• [TO-DO ITEM A]: In the Visual Mesh page, what format must a dataset be in for the trainer to use it?

Visual Mesh

If you have any questions or discussions while using the visual mesh, feel free to ask at gitter.

The Visual Mesh is an input transformation that uses knowledge a cameras orientation and position relative to an observation plane to greatly increase the performance and accuracy of a convolutional neural network. It utilises the geometry of objects to create a mesh structure that ensures that a similar number of samples points are selected regardless of distance. The result is that networks can be much smaller and simpler while still achieving high levels of accuracy. Additionally it is very capable when it comes to detecting distant objects. Normally distant objects become too small for a network to detect accurately, but as the visual mesh normalises its size detections are still accurate.

The geometry allows calculations of their visual size at varying distances The code works by utilising geometry that calculates the values φ as inclination from below the camera and θ measured within the observation plane. By chaining these together we eventually get a mesh

Implemented in this code is the geometry for 2D circles, and 3D spheres and cylinders.

The training implementation is written using TensorFlow using a custom TensorFlow op. Once a network has been trained however, there exists custom OpenCL code that can execute the network much faster and with fewer requirements.

Training

The training of the visual mesh using this implementation takes advantage of a tutor neural network to improve the training accuracy. This tutor network weights the gradients by learning the error that occurs during the training. Outlier sections are learned effectively. For example, in the example training for detecting soccer balls, the field class contains many green points, and only a few points for field lines. Without this tutor reweighting the network overtrains on grass and is unable to effectively interpret other objects that are not balls.

Requirements

In order to execute the training for the Visual Mesh, several python libraries are required.

matplotlib
numpy
opencv-python
pyyaml
rdp
tensorflow
tqdm

Additionally cmake and a C++ compiler that supports c++11 or later is required for building the c++ TensorFlow op.

In general this code is written to work with python3, however it should also work with python2 if needed.

Building the TensorFlow op

In order to perform the training, the Visual Mesh TensorFlow op must be built. To build the TensorFlow op

mkdir build
cd build
cmake ..
make

This should create the file training/visualmesh_op.so that contains the TensorFlow operation.

Making a Dataset

This trainer consumes datasets in tfrecord format. To create a tfrecord dataset, you can adapt the example code provided here. This example code expects three folders containing an image\d+.jpg, mask\d+.png and meta\d+.json. The meta files should look like

{
  "height": 1.2,
  "lens": {
    "fov": 1.270637035369873,
    "focal_length": 868.04095212810634,
    "centre": [ 0.0, 0.0 ],
    "projection": "RECTILINEAR"

• [TO-DO ITEM B]: Pick out each line of the entries below that contains the word "windows".

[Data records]
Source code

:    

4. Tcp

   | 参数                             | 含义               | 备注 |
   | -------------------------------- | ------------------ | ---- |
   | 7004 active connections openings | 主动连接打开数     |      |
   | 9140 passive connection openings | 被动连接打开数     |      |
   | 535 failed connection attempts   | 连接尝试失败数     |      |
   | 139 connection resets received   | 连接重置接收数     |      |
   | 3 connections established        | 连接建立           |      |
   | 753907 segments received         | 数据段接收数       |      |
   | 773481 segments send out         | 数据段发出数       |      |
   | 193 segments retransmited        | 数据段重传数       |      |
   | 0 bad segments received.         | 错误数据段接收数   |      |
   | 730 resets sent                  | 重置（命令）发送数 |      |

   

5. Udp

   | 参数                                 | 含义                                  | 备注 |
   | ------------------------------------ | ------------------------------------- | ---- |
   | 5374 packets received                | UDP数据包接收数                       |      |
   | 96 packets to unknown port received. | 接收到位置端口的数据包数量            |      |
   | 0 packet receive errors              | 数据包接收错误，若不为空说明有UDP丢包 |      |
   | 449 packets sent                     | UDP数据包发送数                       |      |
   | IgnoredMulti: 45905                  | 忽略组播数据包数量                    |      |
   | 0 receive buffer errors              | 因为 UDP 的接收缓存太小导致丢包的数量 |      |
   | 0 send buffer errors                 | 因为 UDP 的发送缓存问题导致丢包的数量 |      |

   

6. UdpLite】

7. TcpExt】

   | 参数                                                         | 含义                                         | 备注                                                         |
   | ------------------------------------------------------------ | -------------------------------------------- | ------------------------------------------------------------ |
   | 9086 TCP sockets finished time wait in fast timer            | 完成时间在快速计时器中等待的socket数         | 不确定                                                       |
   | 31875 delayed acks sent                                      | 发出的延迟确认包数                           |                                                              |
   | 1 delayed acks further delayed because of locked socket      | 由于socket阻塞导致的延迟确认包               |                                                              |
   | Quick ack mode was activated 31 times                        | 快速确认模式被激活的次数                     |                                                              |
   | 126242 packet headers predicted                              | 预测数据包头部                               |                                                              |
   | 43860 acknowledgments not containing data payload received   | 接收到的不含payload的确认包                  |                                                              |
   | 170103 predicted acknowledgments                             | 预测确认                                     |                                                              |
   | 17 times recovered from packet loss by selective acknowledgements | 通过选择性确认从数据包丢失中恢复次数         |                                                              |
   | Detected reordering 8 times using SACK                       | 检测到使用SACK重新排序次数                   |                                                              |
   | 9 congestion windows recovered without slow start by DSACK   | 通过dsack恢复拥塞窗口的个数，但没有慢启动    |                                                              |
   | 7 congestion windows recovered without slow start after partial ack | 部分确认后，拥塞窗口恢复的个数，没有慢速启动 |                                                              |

• [PROBLEM SOLUTION A]: The trainer uses datasets in tfrecord format.

• [PROBLEM SOLUTION B]:
   | 9 congestion windows recovered without slow start by DSACK   | 通过dsack恢复拥塞窗口的个数，但没有慢启动    |                                                              |
   | 7 congestion windows recovered without slow start after partial ack | 部分确认后，拥塞窗口恢复的个数，没有慢速启动 |                                                              |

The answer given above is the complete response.